The Fourth Amendment to the Constitution, part of the Bill of Rights, protects Americans against unreasonable searches and seizures by their government. That protection was upheld against government challenge in a 1971 decision of the United States District Court for the Eastern District of Michigan, sitting in Detroit.

The U. S. Department of Justice, without first obtaining judicial approval, wiretapped conversations involving a suspect in the bombing of a CIA office in Ann Arbor. When challenged, the Justice Department argued that domestic national security concerns required the executive branch of the federal government, through the attorney general, to order such wiretaps without prior judicial approval.

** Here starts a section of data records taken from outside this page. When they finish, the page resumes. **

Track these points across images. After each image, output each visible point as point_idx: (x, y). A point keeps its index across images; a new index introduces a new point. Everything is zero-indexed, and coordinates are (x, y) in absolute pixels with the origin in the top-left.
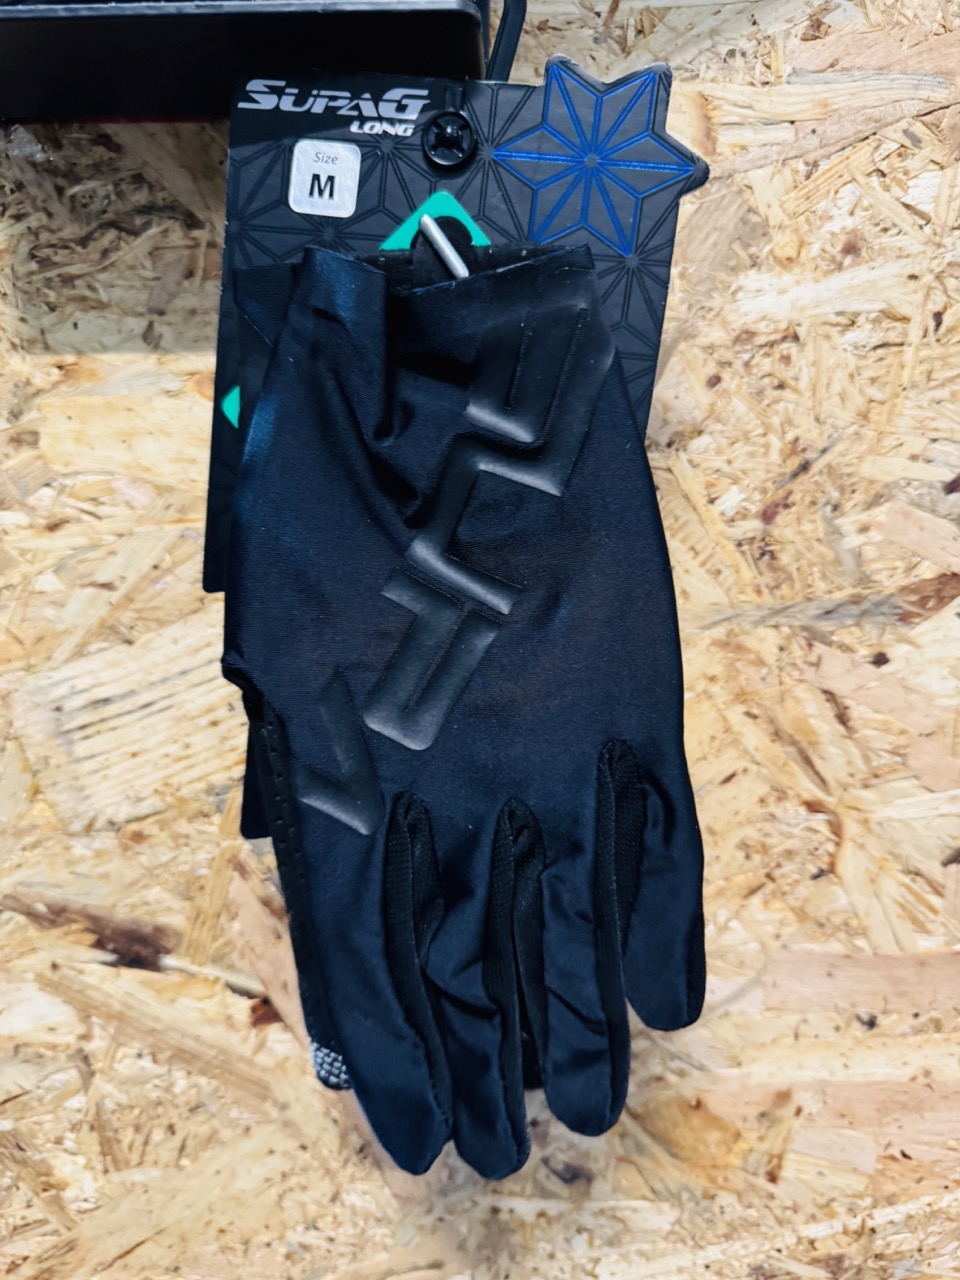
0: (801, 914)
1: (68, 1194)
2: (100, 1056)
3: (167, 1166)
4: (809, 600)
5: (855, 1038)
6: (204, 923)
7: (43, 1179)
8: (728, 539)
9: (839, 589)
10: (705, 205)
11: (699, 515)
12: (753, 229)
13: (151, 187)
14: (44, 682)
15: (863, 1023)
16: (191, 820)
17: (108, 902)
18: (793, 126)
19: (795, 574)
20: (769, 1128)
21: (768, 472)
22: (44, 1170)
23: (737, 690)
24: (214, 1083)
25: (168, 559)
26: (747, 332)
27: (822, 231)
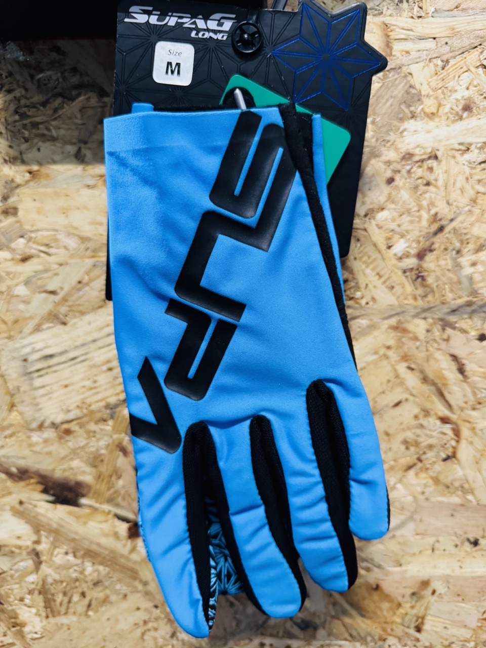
0: (436, 480)
1: (26, 629)
2: (45, 553)
3: (80, 615)
4: (443, 303)
5: (466, 551)
6: (103, 480)
7: (13, 620)
8: (398, 269)
9: (460, 298)
10: (386, 84)
11: (382, 255)
12: (412, 97)
13: (81, 75)
14: (18, 345)
15: (471, 543)
16: (97, 422)
17: (50, 468)
18: (435, 40)
19: (435, 288)
20: (417, 601)
21: (421, 231)
22: (14, 616)
23: (403, 354)
24: (107, 569)
25: (87, 278)
26: (409, 154)
27: (451, 98)
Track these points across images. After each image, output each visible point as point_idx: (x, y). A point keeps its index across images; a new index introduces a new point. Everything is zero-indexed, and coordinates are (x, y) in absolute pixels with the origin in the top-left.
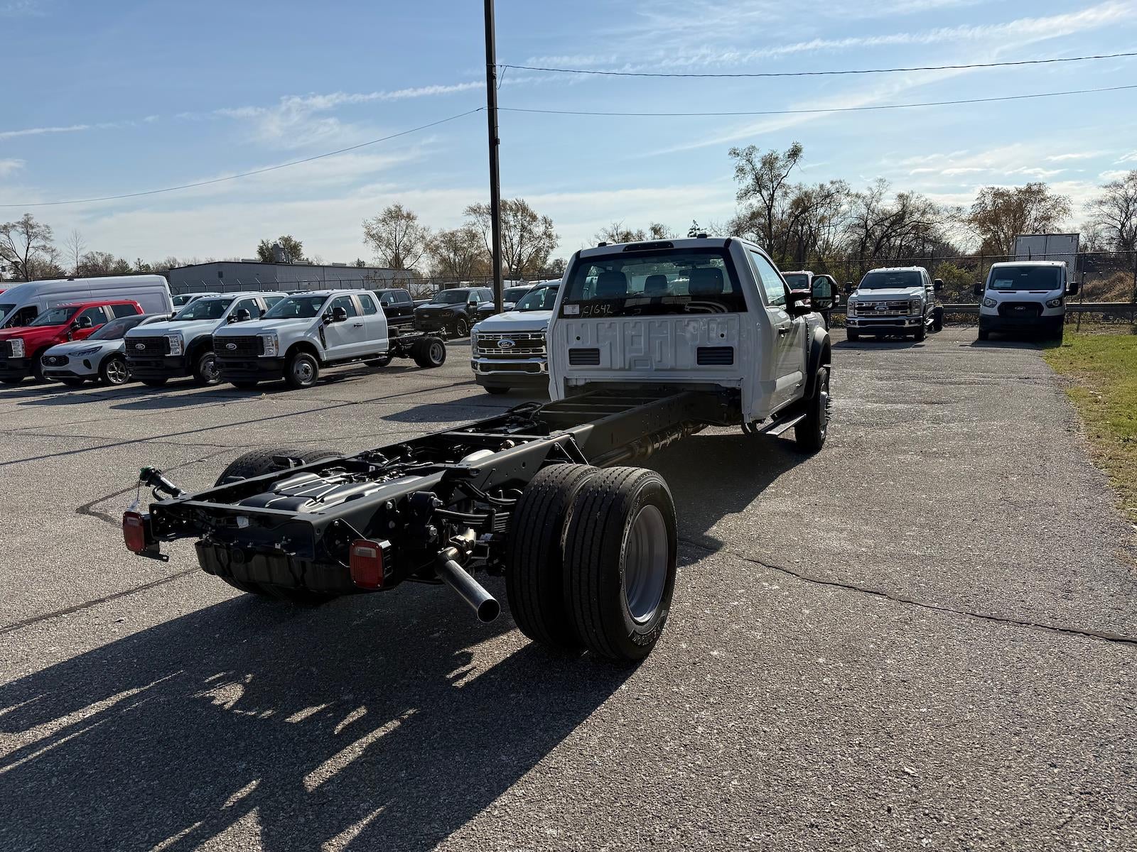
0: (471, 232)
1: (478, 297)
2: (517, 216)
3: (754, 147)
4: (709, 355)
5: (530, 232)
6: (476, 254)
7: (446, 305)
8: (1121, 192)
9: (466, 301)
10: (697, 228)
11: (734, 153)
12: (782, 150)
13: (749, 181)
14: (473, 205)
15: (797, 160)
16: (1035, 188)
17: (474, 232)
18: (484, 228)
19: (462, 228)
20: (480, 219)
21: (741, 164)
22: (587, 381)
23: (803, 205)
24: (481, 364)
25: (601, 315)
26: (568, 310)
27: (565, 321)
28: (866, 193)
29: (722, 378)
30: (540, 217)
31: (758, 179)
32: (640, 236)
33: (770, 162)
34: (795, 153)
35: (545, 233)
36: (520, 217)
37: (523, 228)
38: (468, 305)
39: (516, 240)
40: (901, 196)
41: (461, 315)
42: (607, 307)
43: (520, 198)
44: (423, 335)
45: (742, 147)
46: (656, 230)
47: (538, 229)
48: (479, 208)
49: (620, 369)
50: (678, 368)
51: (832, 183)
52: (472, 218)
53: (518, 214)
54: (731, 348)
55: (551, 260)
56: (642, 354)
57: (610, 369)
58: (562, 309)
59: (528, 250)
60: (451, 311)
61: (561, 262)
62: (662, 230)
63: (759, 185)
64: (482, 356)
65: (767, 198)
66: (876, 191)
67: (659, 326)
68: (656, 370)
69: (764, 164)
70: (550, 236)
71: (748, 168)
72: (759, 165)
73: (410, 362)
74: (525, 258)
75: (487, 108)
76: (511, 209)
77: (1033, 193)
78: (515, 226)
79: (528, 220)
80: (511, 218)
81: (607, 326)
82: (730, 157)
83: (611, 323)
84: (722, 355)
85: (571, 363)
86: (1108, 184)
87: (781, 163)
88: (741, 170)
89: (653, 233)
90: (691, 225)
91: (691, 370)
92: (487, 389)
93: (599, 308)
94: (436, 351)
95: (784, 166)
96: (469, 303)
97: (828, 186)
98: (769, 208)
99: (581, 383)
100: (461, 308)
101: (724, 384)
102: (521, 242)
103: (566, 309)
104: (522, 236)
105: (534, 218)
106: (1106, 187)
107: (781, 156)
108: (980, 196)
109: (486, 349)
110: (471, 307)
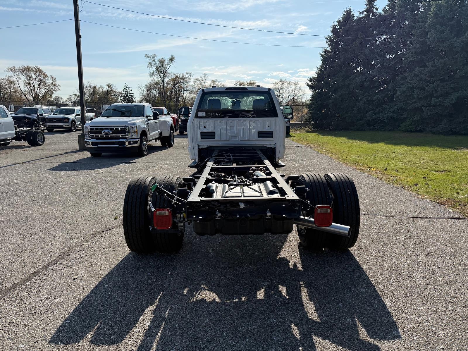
0: (9, 80)
1: (43, 112)
2: (36, 74)
3: (155, 55)
4: (263, 134)
5: (44, 82)
6: (13, 91)
7: (25, 115)
8: (277, 86)
9: (36, 113)
10: (127, 86)
11: (147, 56)
12: (167, 58)
13: (154, 69)
14: (11, 67)
15: (173, 63)
16: (252, 82)
17: (11, 80)
18: (18, 79)
19: (4, 78)
20: (15, 74)
21: (150, 61)
22: (208, 146)
23: (176, 81)
24: (92, 142)
25: (216, 117)
26: (200, 114)
27: (198, 119)
28: (200, 79)
29: (267, 144)
30: (49, 75)
31: (157, 68)
32: (102, 88)
33: (162, 62)
34: (172, 60)
35: (52, 84)
36: (38, 75)
37: (40, 80)
38: (38, 116)
39: (36, 85)
40: (213, 81)
41: (35, 120)
42: (219, 114)
43: (38, 66)
44: (31, 129)
45: (150, 54)
46: (109, 86)
47: (49, 81)
48: (14, 69)
49: (225, 141)
50: (250, 140)
51: (187, 73)
52: (11, 73)
53: (37, 73)
54: (272, 132)
55: (54, 96)
56: (235, 134)
57: (220, 141)
58: (196, 114)
59: (43, 91)
60: (30, 118)
61: (59, 98)
62: (112, 86)
63: (158, 71)
64: (92, 138)
65: (162, 76)
66: (203, 78)
67: (231, 123)
68: (241, 141)
69: (160, 62)
70: (55, 85)
71: (153, 63)
72: (157, 63)
73: (26, 143)
74: (40, 95)
75: (74, 20)
76: (33, 71)
77: (252, 84)
78: (35, 79)
79: (42, 76)
80: (33, 75)
81: (219, 122)
82: (145, 58)
83: (221, 121)
84: (269, 134)
85: (201, 138)
86: (274, 83)
87: (167, 63)
88: (150, 64)
89: (108, 87)
90: (125, 85)
91: (256, 140)
92: (91, 154)
93: (215, 114)
94: (39, 137)
95: (167, 64)
96: (38, 114)
97: (185, 74)
98: (163, 81)
99: (205, 147)
100: (34, 117)
101: (268, 146)
102: (39, 87)
103: (199, 114)
104: (39, 84)
105: (46, 76)
106: (273, 84)
107: (166, 60)
108: (235, 83)
109: (95, 135)
110: (40, 116)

Federal District Court Judge Damon Keith rejected that argument, citing the Fourth Amendment protection of "a defendant from the evil of the uninvited ear." Referring to the attorney general's assertion of a power to decide where, when, and whom to wiretap, Judge Keith wrote that "such power held by one individual was never contemplated by the framers of our Constitution and cannot be tolerated today." The U.S. Supreme Court reviewed the case, with Detroit lawyer William T. Gossett defending Judge Keith's decision on a pro bono basis, and affirmed Judge Keith's decision.

The Fourth Amendment right of all citizens to be secure against unreasonable government intrusion had been upheld.

Placed by the State Bar of Michigan and the Detroit Bar Association, 1991.